(Beginning of PROVIDED DATA)

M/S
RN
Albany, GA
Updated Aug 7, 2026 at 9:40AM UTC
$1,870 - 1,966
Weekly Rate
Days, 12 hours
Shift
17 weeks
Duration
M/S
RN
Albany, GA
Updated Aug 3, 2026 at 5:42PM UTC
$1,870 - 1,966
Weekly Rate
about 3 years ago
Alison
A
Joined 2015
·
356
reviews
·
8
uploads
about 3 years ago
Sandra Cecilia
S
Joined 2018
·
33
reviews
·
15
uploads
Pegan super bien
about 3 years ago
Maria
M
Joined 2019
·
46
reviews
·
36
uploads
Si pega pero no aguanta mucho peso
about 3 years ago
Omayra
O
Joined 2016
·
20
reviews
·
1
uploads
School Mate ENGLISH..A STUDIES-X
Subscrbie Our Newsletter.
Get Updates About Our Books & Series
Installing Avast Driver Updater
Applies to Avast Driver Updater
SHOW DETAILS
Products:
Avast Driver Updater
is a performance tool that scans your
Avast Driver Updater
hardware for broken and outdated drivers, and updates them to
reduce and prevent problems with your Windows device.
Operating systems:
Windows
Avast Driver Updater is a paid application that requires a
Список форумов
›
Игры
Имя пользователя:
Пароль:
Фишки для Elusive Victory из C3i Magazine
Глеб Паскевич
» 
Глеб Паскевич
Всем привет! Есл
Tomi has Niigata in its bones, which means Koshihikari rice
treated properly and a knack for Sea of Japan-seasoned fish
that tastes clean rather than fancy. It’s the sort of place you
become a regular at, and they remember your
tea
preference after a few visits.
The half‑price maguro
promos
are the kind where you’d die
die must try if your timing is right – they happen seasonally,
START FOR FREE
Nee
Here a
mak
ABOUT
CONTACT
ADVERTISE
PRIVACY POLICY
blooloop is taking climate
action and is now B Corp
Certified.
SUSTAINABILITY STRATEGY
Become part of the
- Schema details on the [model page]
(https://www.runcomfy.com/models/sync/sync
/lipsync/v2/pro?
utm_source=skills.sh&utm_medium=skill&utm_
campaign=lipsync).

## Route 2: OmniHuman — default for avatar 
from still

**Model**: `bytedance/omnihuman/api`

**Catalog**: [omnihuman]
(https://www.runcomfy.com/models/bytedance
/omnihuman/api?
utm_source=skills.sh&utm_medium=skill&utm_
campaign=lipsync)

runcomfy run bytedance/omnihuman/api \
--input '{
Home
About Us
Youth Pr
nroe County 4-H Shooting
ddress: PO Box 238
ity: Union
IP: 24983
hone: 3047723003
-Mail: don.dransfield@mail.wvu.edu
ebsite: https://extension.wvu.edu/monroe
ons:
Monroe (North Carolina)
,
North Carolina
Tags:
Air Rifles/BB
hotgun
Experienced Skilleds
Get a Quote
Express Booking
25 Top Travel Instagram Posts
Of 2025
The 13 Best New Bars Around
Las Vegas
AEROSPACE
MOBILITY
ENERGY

(End of PROVIDED DATA)
(Beginning of PROVIDED DATA)

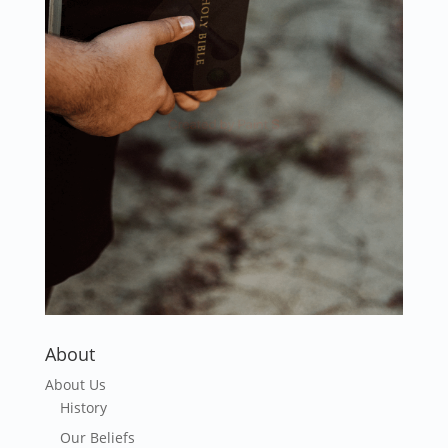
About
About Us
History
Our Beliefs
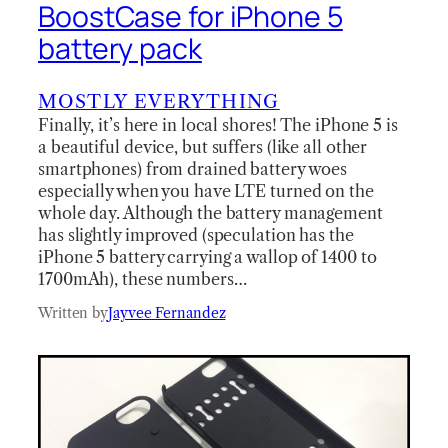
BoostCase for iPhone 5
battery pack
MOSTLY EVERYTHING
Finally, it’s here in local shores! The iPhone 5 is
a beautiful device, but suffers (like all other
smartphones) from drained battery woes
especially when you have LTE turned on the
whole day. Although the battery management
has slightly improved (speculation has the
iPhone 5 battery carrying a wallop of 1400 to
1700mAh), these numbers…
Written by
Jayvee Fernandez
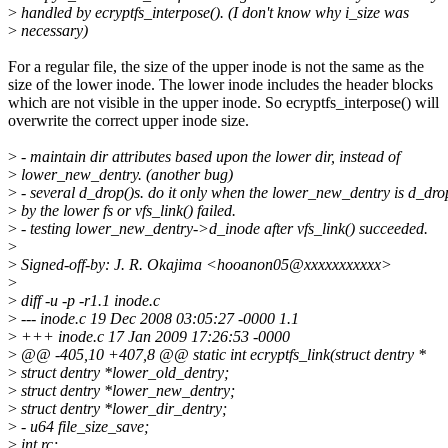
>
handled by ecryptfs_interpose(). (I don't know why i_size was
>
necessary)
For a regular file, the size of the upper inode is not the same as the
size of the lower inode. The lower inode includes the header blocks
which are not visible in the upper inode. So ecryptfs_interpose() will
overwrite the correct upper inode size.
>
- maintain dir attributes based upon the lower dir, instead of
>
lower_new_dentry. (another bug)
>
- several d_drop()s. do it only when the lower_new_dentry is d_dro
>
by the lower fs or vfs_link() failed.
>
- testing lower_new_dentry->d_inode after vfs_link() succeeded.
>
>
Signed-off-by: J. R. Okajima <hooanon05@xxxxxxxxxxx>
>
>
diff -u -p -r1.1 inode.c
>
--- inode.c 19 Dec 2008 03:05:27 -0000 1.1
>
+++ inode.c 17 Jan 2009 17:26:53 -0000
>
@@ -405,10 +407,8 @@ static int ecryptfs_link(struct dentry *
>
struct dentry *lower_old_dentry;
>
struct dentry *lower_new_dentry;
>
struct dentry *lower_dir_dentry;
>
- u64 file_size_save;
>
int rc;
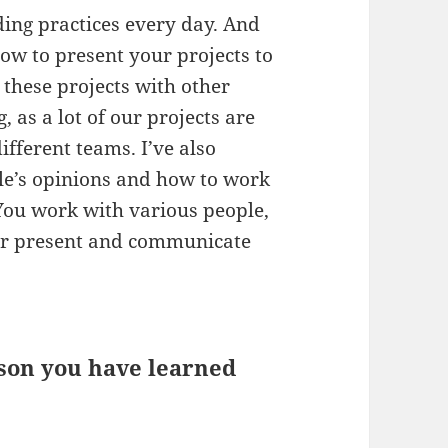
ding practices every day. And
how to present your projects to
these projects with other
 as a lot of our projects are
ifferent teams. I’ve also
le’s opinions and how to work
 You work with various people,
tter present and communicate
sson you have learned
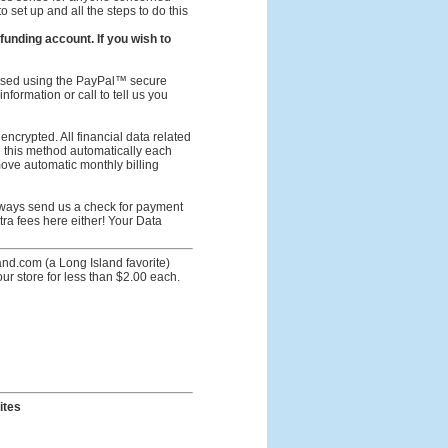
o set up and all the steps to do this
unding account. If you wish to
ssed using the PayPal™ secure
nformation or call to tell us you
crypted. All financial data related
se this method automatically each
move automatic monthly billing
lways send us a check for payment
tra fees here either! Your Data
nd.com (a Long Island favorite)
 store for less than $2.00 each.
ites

(End of PROVIDED DATA)

AIM OF THE EXERCISE:
Count up the lines in the entries above where the word "upper" appears, and give the figure with nothing added.

TASK ANSWER:
3